At 34, he became the oldest player to lead the league in sacks with 14.5 in 1996 during the Panthers’ second year of existence. Greene amassed 97.5 sacks after turning 30; only Smith had more (108) in his 30s.

Greene said he learned how to pass rush late in his career.

“I figured out how to put a guy, an offensive tackle that was 3 or 4 inches taller than me, outweighed me 80-100 pounds, in a position of failure,” said Greene, who was 6-foot-3 and 247 pounds during his career.

Donnalley said Greene cut a less physically imposing figure than Lamar Lathon, the other half of the Panthers’ Salt and Pepper pass-rushing duo.

No matter.

“Lamar Lathon passed the eyeball test. You were like, ‘Whoa, this dude is someone to be reckoned with,” said Donnalley, who is part of the Panthers’ broadcast team. “Kevin Greene, you could not think of him as an afterthought because he was equally as dangerous and would get after the passer.”

A crazy reputation

Greene had the reputation of being crazy on and off the field.

He once climbed into the ring with pro wrestling legend Ric Flair, and his Panthers’ tenure was marked by a sideline altercation with assistant coach Kevin Steele.

During a speaking appearance at the Charlotte Touchdown Club last week, the first question Greene received from the audience was about his argument with a coach.

“Which one?” Greene deadpanned.

But Minter said Greene was a different person off the field.

“Seeing him from the outside, you thought he was a crazy guy, a partier, somebody who was just a free spirit.

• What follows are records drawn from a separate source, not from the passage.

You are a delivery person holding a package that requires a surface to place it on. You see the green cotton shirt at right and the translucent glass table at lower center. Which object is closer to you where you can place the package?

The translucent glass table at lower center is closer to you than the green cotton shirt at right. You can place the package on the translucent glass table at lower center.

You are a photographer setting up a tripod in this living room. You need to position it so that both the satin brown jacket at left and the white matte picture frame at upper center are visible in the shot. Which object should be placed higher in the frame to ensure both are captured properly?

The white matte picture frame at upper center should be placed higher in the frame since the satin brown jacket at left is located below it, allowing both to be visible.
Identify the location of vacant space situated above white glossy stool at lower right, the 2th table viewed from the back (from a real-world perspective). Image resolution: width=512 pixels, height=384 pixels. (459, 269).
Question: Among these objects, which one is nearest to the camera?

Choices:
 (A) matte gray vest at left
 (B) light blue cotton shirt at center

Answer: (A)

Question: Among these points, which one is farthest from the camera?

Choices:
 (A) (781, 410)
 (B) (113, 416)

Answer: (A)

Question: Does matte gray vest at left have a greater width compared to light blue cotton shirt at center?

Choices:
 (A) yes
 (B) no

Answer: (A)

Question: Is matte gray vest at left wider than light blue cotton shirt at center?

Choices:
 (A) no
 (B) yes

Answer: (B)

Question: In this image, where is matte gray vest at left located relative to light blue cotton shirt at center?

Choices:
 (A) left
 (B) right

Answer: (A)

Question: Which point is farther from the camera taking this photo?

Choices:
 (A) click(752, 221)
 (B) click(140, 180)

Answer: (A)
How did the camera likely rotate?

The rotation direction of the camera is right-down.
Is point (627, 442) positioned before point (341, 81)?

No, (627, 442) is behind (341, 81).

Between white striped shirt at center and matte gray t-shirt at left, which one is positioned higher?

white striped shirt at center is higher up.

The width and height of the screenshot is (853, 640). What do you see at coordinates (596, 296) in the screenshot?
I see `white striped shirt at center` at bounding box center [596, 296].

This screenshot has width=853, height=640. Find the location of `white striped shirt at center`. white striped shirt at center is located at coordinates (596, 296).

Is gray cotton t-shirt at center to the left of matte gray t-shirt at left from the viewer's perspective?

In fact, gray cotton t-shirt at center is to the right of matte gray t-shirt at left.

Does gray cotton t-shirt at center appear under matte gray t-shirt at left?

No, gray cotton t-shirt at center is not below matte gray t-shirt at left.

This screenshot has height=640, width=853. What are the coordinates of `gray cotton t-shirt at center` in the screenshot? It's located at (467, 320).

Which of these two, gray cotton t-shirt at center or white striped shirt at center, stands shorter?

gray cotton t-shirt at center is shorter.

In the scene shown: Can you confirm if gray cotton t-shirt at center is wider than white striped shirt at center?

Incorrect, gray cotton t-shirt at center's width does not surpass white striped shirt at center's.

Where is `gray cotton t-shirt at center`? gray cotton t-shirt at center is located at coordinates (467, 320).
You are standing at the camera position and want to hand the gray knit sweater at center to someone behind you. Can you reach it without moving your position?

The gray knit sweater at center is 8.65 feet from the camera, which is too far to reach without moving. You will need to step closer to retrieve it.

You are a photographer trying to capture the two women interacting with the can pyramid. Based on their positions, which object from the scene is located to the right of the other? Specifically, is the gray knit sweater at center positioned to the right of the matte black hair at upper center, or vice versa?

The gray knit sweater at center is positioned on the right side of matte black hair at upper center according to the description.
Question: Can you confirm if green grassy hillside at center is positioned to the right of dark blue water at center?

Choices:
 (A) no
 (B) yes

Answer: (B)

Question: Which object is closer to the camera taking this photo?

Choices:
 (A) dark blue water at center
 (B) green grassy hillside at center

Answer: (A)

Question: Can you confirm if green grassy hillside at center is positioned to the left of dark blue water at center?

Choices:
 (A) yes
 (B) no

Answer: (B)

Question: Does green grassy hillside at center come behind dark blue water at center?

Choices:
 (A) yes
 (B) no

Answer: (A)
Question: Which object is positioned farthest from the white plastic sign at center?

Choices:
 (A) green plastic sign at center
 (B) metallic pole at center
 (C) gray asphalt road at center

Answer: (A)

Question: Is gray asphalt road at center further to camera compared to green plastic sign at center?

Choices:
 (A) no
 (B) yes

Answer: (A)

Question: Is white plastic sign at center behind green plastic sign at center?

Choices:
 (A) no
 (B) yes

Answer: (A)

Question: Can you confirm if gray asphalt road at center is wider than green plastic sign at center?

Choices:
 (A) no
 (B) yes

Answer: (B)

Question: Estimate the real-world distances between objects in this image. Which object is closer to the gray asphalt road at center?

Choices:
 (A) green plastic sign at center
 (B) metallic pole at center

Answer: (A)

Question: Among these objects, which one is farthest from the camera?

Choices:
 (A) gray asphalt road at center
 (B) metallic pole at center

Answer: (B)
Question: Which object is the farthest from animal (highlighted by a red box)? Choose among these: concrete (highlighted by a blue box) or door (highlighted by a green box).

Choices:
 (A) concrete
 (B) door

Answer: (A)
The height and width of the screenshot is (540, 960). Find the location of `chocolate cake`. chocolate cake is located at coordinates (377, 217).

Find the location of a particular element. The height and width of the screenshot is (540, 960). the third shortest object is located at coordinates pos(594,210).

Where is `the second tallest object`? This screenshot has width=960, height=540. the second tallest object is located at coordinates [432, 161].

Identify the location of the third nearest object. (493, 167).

And when you meet him he’s totally different. He’s straight conservative,” Minter said, laughing. “All those things that you see on TV when you see him on WWF and all that stuff, it was part of an act that he had on the field, part of his character.”

“People called me crazy,” Greene told the Observer earlier this year. “But I loved playing football. When you’re passionate about something, that love is going to show.”